A falácia da dissolução do Parlamento
Dissolver a AR no curto prazo, um ano e uns meses depois das eleições, funcionaria como um reconhecimento de que ela não está a funcionar conforme as regras democráticas.
A dissolução do Governo não existe. O Presidente da República pode demitir o executivo ou designar um novo primeiro-ministro em condições específicas, mas quando se fala no acto específico da dissolução, é preciso dizer que é sobre a Assembleia da República (AR) e sobre os seus 230 deputados que ele recai. Tem consequências no Governo? Pode ter, porque conduz obrigatoriamente a novas eleições, mas é uma acção directa sobre o Parlamento e indirecta sobre o executivo.
Lê-se no lexionário disponível no site do Diário da República Electrónico que "a dissolução da Assembleia da República consiste num acto político livre do Presidente da República que determina a cessação de funções desse órgão parlamentar antes de o mesmo completar a legislatura". Continua a definição: "O Presidente da República, no contexto do sistema político de governo semipresidencialista consagrado pela Constituição de 1976, tem a faculdade de aprovar um decreto de dissolução da Assembleia da República, ao abrigo da alínea e) do artigo 133.º da Constituição da República Portuguesa. A dissolução não acarreta necessariamente a demissão do Governo, mas implica a marcação de novas eleições parlamentares."

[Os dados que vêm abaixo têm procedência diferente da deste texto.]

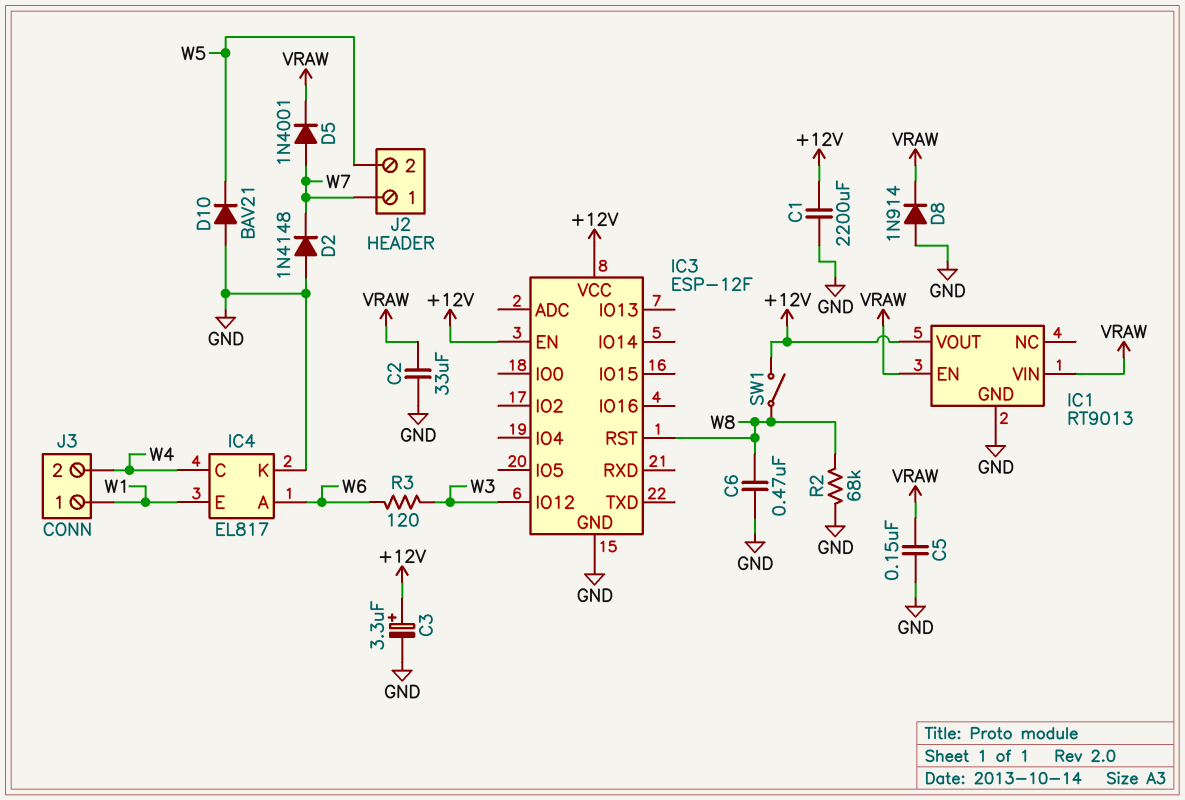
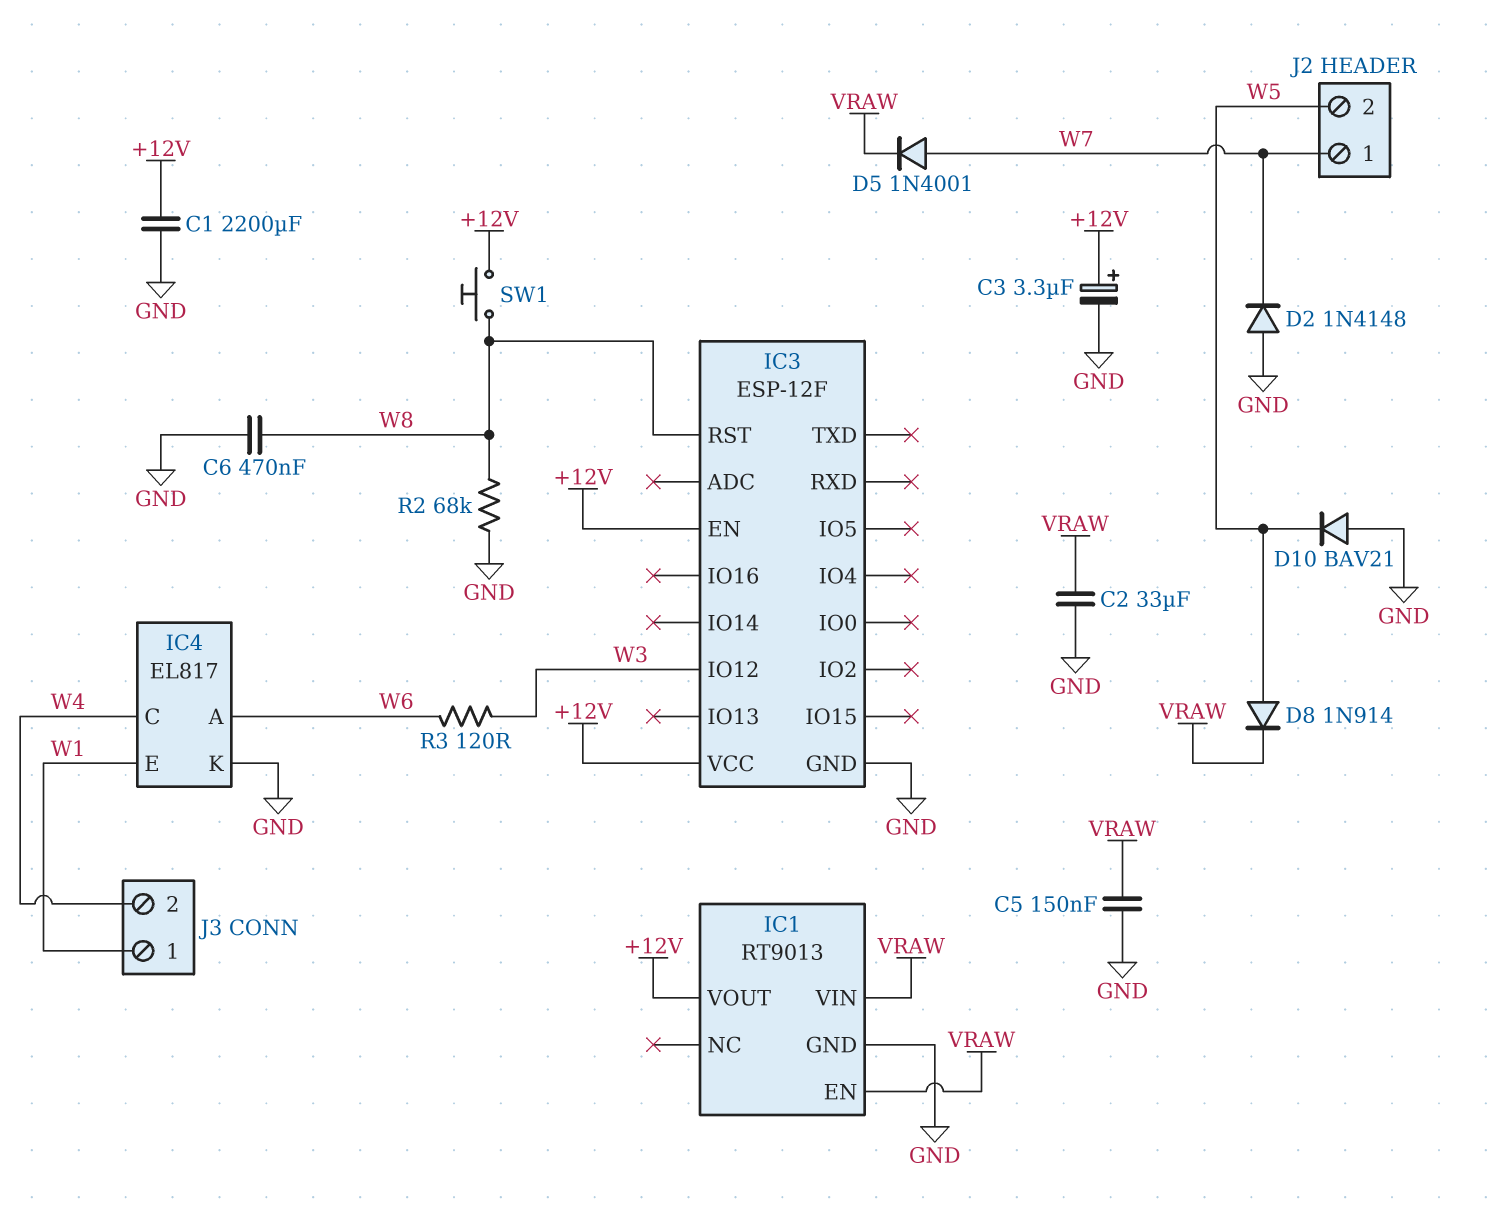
D8: diode 1N914 (A GND, K VRAW) -> diode 1N914 (A W5, K VRAW)
SW1: switch (+12V, W8) -> button (+12V, W8)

A prática constitucional mostra que, "sem prejuízo de se tratar de um acto livre (...), as dissoluções ocorrem, usualmente, no contexto de uma crise política que envolve o Governo", explica-se no mesmo lexionário. É esta a falácia. Porque atingir o coração da AR, que é o garante da fiscalização do Governo, para demover um primeiro-ministro e a sua equipa problemática, parece-me mais um risco e um tiro ao lado do que uma aposta certeira. A menos que o Parlamento, ou grande parte dele, esteja de tal modo enredado nos problemas do executivo que o regular funcionamento das instituições democráticas esteja em causa.
Dissolver a AR no curto prazo, um ano e uns meses depois das eleições, quando não há sinais claros de que o tabuleiro tenha virado ou de que os portugueses já não se reconhecem nela, funcionaria como uma espécie de castigo pelo seu trabalho sofrível e um reconhecimento de que ela não está a funcionar conforme as regras democráticas. Isso ainda não é o que se passa neste momento. E escrevo ainda porque, com o desenrolar da comissão de inquérito à TAP, o que temos visto é que o regular funcionamento do Parlamento está cada vez mais contaminado pelos casos que desgastam o Governo – “erros localizados ainda que graves”, como disse Augusto Santos Silva na sessão do 49.º aniversário do 25 de Abril. E esse contágio pode reflectir-se negativamente na avaliação que o povo faz de ambas as instituições.
Quando (ou se) estes dois cenários se verificarem (uma maioria eleitoral diferente da que saiu das eleições ou um Parlamento que deixou de fazer o seu trabalho), a dissolução deixará de ser uma falácia. E, então, não haverá datas certas para eleições.